A fourfold increase in the risk of crashing, with a P < 0.001, is weighty evidence.

As Linda pointed out, there is little value in doing this study, but I'll explain why it is a bit more anonymous than you think. First, the database is spread across multiple vendors, never all in one place. Second, it is transient. Data can be discarded after a month or two. Third, it needs only track a location history, with no relationship to any subscriber identification. There is still a privacy risk, but not much greater than the existing privacy risk. Assuming that it can be done at all (which I still question), this has the organizational benefit that it would be policy to not collect identifying information when gathering location. At present, the policy is open.

I do have doubts about it's feasibility. Most of the electronics that I have seen uses RAKE transceivers. These do not internally track distance or angle information. They only track phase shift and frequency shift correlation numbers. The correlation numbers need never leave the transceiver. Pulling this numbers out to get more detailed information than cell tower is not fast or easy. They are rapidly changing, and converting them into angle and distance is subject to a lot of ambiguity. I could see it being reasonable if I had already identified a particular target to track,e.g., e911, but not as a general practice. Easiest is tapping into GPS equiped cell phones.

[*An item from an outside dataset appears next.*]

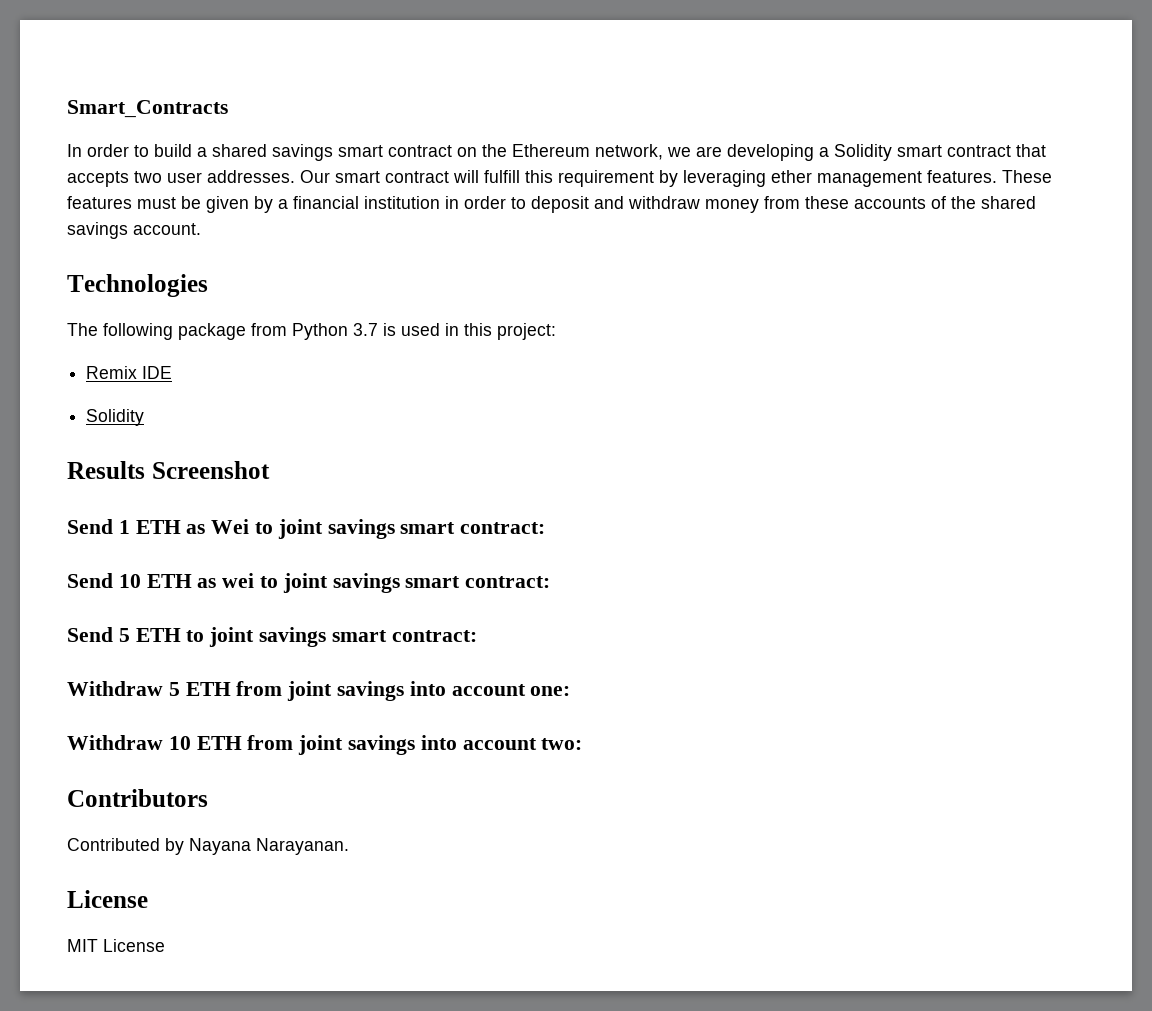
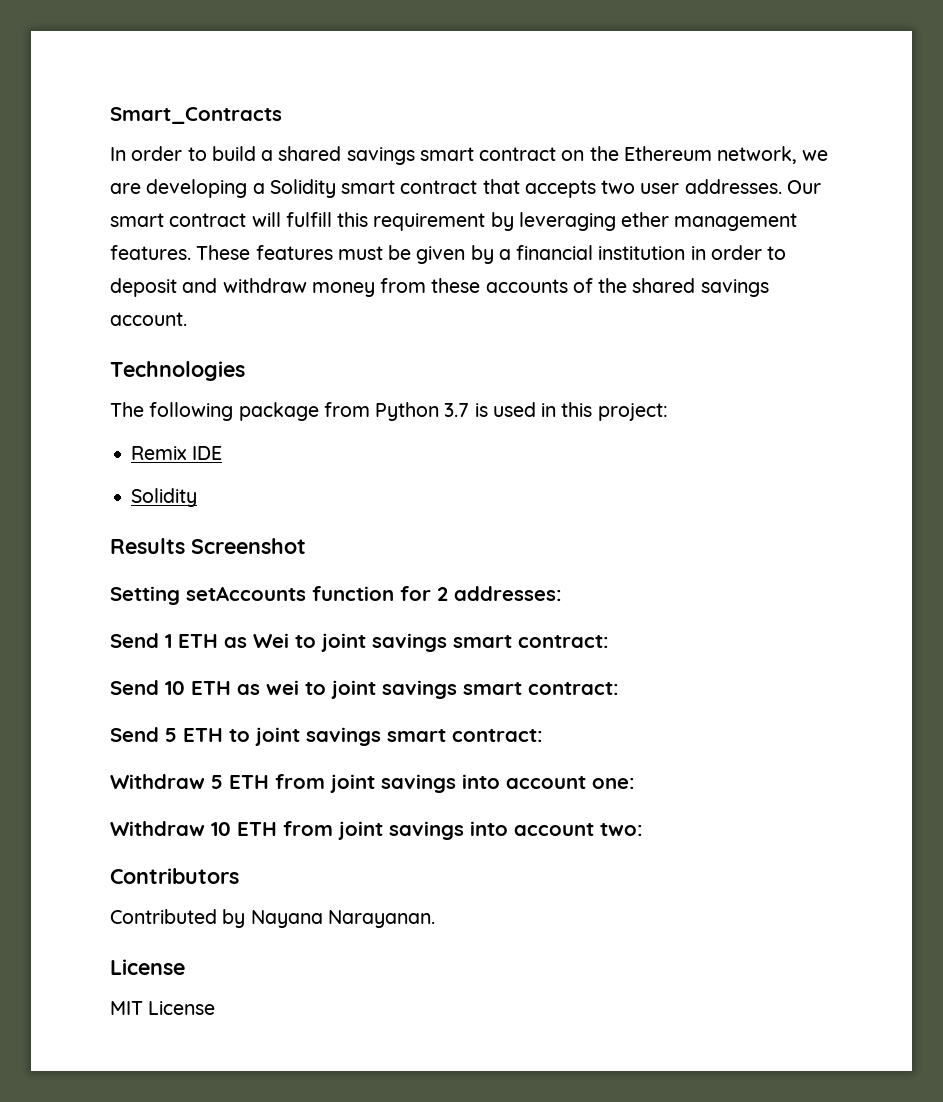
(270, 470) none -> [110,586,562,605] // Setting setAccounts function for 2 addresses:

History is littered with stories of people who thought they anonymised data and later discovered something they did not think of. The only surefire method is not collecting. That doesn't mean there aren't better ways to do it than others, of course.

Accident locations are a public record, police reports are a public record, so you can't keep those away from those with the carrier database.

Of course, another thing I didn't point out is that the carriers do not want solid evidence that talking on cell phones, even with a headset, is dangerous!